ABOUT THIS EXERCISE:
Set down, word for word, the part of the message on Left and Right labels that begins at "When at work, for" and ends with "that they do.".

==== EXTRACT ====

From: Lee Corbin (lcorbin@tsoft.com)
Date: Sat May 17 2003 - 10:15:15 MDT
James writes
> I just replied to your post because it was the latest one
> that used the terms Left and Right as if they were some
> reified Thing.
Just out of curiosity, do you consider Hot and Cold to be
reified Things?
> I'm absolutely not against political discussion: like I
> said, I think it can be relevant to us, but getting
> emotionally involved with your "side", be that "Left" or
> "Right" is almost a guarantee that no opinions will be
> changed, no resolutions will be made, and polarisation
> will render the discussion quite meaningless to onlookers.
Entrenchment, as you know, happens without labels too.
When at work, for example, a certain proposal appeals
to some people and not others, it seems to me that
almost exactly the same thing transpires. Probably it's
only when the same teams keep cropping up against each
other that they acquire labels, but it would be interesting
to know if the labels really do make things worse. So far,
I've not seen much indication that they do.
> Cooperation clearly evolved at some point, memetically or
> genetically, but the animal instinct to split the world
> into two simple groups still prevails occasionally. Maybe
> even most of the time. [Yes!] I consider "Me vs. Him",
> "Us vs. Them", "This tribe vs. That tribe", "This nation
> vs. That nation", "This ideology vs. That ideology" to be
> manifestations of the same thing.
And when it's naturally absent, there often appears to be a
real need for it, e.g., the intense rivalry between high
schools, or even siblings, and the parties appear even to
take steps to create it.

==== STUDY MATERIAL ====

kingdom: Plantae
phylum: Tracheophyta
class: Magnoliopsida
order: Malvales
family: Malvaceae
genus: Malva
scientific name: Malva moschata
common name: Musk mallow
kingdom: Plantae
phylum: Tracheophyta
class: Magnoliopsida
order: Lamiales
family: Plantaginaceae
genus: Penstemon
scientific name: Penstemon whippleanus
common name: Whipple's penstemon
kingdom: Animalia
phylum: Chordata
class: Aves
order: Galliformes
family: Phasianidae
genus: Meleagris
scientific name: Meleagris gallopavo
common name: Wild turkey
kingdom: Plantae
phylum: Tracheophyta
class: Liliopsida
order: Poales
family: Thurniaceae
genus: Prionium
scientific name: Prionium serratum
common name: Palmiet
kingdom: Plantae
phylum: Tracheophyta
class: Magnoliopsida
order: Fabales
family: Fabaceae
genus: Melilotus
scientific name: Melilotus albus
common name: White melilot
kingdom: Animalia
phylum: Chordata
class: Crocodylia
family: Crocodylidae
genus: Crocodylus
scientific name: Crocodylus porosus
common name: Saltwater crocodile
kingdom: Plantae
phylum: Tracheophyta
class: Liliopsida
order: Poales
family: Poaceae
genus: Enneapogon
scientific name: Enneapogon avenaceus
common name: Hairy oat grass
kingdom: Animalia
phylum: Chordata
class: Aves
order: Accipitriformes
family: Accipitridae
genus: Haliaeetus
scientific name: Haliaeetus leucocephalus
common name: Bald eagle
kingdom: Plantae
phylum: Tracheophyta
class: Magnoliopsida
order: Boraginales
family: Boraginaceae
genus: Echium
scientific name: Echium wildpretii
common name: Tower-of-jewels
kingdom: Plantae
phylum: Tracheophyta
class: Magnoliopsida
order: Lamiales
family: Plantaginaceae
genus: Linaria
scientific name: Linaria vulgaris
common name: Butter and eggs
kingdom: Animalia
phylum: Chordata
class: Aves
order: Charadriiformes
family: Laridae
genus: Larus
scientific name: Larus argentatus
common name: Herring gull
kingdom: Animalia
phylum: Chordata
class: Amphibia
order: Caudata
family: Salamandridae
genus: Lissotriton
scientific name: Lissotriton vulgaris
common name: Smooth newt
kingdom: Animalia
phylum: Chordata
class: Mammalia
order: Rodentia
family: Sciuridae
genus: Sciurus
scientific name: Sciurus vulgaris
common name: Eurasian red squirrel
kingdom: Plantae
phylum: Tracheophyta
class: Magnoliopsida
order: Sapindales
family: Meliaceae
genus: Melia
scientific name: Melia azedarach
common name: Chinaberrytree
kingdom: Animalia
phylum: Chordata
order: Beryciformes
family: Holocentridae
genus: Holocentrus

====

WRITTEN SOLUTION:
When at work, for example, a certain proposal appeals
to some people and not others, it seems to me that
almost exactly the same thing transpires. Probably it's
only when the same teams keep cropping up against each
other that they acquire labels, but it would be interesting
to know if the labels really do make things worse. So far,
I've not seen much indication that they do.